1 2 3 4 5 6 7 8 9 10 11 12 13 14 15 16 17 18 19 20 21 22 23 24 25 26 27 28 29 30 31 32 33 34 35 36 |
<span style="color: #008000; font-size: small;">-- Insert lower range min values INSERT INTO [TRAINING].[EXACT_NUMERICS] VALUES ( 0, 0, -32768, -2147483648, -9223372036854775808, -214748.3648, -922337203685477.5808, -99999.999, -9999999999999.99999, -999999999999999999999999999999999999 ); GO -- Insert upper range max values INSERT INTO [TRAINING].[EXACT_NUMERICS] VALUES ( 1, 255, 32767, 2147483647, 9223372036854775807, 214748.3647, 922337203685477.5807, 99999.999, 9999999999999.99999, 999999999999999999999999999999999999 ); GO -- Return the data from the table SELECT * FROM [TRAINING].[EXACT_NUMERICS] GO </span> |
As a database designer, you should always question the components that make up your database.
One question that you might have is ‘What is the maximum number of bytes that a row can have?’. This is important because data is stored in the *.MDF or *.NDF files as pages ~ 8k. Since a page can only save 8060 bytes, you can figure out how many records can fit on a page and how many bytes are wasted space.

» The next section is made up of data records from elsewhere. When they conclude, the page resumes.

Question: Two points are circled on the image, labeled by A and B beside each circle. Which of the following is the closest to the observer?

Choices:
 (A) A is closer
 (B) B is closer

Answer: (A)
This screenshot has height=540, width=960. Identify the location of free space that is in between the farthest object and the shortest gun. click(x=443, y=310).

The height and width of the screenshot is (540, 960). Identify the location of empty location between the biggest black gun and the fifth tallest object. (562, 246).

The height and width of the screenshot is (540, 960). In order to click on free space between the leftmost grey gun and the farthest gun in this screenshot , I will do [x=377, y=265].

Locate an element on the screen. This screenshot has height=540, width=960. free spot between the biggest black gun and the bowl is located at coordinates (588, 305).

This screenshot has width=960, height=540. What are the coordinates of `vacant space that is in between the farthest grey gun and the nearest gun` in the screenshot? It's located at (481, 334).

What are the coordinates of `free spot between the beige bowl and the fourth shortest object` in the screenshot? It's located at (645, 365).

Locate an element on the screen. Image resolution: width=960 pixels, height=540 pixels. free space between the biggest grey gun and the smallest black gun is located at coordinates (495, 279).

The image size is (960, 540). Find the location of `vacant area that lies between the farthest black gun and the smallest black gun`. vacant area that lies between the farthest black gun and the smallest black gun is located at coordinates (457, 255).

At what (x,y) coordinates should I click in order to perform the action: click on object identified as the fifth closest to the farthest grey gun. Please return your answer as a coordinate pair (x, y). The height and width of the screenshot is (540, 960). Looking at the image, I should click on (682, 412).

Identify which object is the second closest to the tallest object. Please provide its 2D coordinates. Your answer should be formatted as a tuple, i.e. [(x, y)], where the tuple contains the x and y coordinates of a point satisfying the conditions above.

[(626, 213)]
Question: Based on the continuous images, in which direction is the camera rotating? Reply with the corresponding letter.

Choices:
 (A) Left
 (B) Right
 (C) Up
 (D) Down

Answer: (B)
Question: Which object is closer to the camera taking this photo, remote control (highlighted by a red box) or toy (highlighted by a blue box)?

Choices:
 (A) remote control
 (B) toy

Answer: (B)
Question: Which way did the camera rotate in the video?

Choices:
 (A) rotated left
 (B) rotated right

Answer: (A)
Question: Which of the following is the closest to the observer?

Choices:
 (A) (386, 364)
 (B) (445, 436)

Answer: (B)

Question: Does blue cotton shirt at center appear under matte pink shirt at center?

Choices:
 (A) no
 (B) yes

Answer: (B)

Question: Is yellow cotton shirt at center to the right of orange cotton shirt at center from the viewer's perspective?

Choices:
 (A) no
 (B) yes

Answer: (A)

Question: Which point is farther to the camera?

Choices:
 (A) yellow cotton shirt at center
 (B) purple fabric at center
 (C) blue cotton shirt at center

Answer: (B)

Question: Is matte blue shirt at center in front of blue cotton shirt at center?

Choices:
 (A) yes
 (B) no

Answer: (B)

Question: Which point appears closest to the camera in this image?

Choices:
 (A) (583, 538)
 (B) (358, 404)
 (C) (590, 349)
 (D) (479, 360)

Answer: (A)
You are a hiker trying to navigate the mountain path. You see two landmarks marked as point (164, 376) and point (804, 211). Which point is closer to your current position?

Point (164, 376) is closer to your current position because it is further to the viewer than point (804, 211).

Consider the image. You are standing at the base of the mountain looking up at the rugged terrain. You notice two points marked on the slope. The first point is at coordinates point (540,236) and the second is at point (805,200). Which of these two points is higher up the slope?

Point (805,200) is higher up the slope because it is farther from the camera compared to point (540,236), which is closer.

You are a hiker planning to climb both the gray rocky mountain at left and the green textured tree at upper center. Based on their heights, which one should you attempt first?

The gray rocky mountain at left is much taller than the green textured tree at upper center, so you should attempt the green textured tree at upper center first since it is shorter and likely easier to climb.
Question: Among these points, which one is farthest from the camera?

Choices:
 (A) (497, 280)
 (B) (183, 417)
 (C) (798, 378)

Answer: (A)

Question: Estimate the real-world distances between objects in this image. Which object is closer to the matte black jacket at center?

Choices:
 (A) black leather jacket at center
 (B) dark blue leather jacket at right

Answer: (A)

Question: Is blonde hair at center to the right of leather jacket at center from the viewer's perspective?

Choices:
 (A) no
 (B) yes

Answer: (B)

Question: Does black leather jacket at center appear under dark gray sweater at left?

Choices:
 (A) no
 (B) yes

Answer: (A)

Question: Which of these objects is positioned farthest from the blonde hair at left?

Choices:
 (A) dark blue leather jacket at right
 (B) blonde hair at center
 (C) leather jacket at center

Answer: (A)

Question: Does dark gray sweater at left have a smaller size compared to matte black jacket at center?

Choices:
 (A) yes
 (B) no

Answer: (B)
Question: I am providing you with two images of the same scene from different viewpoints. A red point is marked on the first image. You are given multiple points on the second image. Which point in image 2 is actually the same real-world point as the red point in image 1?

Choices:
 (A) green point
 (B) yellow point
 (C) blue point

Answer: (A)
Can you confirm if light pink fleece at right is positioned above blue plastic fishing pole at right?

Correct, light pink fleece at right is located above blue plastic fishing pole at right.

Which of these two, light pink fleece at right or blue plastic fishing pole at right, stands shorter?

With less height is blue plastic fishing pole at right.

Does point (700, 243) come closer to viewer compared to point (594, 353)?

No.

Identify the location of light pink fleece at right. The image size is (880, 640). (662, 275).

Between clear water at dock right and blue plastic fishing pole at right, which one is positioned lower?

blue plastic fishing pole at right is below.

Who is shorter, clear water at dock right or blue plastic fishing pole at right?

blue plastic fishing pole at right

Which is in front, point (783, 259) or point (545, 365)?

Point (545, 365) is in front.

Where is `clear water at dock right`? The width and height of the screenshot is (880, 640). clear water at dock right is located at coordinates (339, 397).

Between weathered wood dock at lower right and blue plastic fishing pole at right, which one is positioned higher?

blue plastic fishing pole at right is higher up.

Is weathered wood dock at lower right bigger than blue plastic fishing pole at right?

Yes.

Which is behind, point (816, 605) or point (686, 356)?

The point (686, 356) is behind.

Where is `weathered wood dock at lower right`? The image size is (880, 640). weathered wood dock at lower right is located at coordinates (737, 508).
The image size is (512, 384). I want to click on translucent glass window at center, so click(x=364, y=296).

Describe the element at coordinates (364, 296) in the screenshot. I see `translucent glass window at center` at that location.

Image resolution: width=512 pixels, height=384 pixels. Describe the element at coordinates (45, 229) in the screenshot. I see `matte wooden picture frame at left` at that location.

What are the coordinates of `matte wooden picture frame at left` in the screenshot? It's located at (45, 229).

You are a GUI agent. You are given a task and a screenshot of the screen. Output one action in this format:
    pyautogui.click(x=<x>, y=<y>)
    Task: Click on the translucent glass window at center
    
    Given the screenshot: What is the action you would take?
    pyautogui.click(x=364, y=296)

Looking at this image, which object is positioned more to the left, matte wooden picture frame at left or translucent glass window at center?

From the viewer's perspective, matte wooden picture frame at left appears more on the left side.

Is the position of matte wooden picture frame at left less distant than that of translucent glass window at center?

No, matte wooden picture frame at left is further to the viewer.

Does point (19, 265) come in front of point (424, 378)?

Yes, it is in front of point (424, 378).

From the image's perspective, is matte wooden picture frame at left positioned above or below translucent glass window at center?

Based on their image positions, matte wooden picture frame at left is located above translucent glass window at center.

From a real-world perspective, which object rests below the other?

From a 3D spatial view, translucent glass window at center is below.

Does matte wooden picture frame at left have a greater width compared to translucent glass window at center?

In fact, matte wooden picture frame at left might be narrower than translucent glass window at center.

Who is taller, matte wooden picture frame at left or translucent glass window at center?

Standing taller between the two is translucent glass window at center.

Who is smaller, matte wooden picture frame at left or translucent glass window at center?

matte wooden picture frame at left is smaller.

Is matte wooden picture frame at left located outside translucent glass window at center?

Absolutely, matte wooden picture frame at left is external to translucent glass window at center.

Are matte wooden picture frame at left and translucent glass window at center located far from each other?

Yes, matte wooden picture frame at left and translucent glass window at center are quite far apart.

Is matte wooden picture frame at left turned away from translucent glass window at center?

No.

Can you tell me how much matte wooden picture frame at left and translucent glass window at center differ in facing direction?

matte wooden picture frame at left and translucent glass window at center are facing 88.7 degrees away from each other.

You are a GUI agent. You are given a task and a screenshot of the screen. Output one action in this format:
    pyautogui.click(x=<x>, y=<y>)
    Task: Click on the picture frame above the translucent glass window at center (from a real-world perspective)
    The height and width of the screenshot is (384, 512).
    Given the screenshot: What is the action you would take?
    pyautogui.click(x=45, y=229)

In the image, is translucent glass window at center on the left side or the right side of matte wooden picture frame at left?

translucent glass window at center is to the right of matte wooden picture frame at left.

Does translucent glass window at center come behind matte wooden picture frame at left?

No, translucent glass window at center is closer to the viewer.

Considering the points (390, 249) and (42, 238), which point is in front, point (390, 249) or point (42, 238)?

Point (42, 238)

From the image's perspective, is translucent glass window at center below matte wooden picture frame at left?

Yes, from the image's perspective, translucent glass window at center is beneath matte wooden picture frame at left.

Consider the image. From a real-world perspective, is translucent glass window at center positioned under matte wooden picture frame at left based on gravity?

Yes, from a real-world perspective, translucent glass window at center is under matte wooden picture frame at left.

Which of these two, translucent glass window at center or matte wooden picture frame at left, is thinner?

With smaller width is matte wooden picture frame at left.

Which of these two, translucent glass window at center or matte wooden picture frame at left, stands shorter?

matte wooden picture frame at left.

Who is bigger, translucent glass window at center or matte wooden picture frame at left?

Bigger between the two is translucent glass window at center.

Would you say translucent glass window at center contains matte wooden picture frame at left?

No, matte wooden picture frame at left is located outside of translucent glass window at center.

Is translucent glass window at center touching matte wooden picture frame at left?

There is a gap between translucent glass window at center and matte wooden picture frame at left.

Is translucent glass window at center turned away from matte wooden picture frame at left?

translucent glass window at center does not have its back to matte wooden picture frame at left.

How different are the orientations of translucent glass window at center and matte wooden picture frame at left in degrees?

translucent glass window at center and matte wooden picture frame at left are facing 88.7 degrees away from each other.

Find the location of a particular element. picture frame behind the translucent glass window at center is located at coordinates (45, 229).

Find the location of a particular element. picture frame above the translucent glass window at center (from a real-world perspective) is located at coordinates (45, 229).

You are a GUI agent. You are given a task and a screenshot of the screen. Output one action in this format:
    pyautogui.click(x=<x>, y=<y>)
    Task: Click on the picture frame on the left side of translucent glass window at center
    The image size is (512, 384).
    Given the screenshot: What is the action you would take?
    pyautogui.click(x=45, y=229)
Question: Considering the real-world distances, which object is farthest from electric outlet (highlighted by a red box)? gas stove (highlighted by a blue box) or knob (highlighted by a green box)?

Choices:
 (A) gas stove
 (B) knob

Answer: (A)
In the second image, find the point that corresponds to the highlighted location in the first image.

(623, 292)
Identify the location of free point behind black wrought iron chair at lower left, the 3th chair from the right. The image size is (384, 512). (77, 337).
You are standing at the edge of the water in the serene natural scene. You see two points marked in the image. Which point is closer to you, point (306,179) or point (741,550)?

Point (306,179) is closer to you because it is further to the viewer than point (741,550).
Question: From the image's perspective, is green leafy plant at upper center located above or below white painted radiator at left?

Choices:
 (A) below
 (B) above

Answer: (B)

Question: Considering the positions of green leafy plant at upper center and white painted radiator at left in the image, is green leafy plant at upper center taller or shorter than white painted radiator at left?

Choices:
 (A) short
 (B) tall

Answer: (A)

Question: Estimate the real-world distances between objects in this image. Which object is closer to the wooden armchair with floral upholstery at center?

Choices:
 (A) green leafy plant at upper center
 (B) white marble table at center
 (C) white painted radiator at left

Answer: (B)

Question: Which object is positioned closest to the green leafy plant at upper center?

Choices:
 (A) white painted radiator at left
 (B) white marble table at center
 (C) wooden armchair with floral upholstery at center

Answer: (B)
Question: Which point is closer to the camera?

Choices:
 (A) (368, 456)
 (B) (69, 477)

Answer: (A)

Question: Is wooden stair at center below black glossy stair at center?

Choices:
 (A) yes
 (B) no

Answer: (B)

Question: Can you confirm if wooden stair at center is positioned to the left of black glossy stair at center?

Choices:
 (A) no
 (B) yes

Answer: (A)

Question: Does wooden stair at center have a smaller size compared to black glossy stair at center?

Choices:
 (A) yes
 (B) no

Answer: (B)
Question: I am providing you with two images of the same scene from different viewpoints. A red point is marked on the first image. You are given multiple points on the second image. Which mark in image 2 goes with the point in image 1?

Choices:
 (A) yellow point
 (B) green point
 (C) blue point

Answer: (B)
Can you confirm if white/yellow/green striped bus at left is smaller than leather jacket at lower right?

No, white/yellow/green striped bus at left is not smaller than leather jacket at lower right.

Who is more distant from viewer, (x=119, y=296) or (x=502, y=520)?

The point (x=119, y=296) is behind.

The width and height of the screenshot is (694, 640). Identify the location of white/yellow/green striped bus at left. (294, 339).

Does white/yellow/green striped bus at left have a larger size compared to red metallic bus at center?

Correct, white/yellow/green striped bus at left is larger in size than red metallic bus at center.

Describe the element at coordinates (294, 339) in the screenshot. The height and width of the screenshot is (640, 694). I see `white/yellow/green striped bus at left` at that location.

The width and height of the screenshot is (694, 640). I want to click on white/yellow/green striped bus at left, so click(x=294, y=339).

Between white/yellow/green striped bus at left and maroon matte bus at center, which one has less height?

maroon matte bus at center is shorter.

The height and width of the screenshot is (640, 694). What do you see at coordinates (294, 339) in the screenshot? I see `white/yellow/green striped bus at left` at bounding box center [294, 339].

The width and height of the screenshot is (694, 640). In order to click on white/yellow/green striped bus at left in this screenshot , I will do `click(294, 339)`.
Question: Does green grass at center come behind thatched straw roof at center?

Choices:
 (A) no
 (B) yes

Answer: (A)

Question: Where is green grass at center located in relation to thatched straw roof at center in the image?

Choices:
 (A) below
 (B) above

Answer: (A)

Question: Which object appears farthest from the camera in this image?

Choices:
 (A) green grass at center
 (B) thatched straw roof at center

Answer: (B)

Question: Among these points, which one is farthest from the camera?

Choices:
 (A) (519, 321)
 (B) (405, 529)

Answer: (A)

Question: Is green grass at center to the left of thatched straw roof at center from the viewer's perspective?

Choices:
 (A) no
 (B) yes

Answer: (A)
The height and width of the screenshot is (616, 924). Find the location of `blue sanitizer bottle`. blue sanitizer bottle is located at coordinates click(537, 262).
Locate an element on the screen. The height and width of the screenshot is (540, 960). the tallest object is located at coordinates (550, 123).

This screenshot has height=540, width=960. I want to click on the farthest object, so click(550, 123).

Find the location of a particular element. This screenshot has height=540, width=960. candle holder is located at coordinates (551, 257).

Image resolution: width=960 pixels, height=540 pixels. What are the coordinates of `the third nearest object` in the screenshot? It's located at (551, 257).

The following code uses the sys.columns table to count the number of fields and calculate the maximum row size.
1 2 3 4 5 6 7 8 9 10 |
<span style="color: #008000; font-size: small;">-- Maximum row length (num cols, max bytes) SELECT OBJECT_NAME (c.object_id) tablename, COUNT (1) nr_columns, SUM (c. max_length) maxrowlength FROM sys.columns AS c WHERE OBJECT_NAME(c.object_id) = 'EXACT_NUMERICS' GROUP BY OBJECT_NAME (c.object_id) ORDER BY OBJECT_NAME (c.object_id); </span> |
We can see that 10 columns in the table have a maximum record length of 59 bytes and 136 records will fit into one page. This leaves 36 bytes of wasted space on each data page. The sp_spaceused stored procedure shows us that 1 data and 1 index page has been allocated for the table. This is called a mixed extent.
1 2 3 |
<span style="color: #008000; font-size: small;">-- Real life numbers (pages/extents) EXEC sp_spaceused 'TRAINING.EXACT_NUMERICS'; </span> |
Last but not least, the sp_help stored procedure displays the details of the table. This includes many different settings that can be choosen as a DDL designer such as computed column, field length, nullabilty, and collation to mention a few.
1 2 3 |
<span style="color: #008000; font-size: small;">-- Display size details of table EXEC sp_help 'TRAINING.EXACT_NUMERICS'; </span> |
In summary, when designing a table to use exact numerical data types, choose the data type that will allow the storage of the information in the least amount of space. Most people choose INT (4 bytes) or MONEY (8 bytes) as the default. Selecting the correct data type can amount in savings of up to 50%. Next time, I will be going over approximate numerical types.
You’ve managed a first class post
Great post. I was checking continuously this blog and I’m impressed! Very useful info particularly the last part :)
I care for such information and was seeking this certain information for a long time. Thank you and good luck.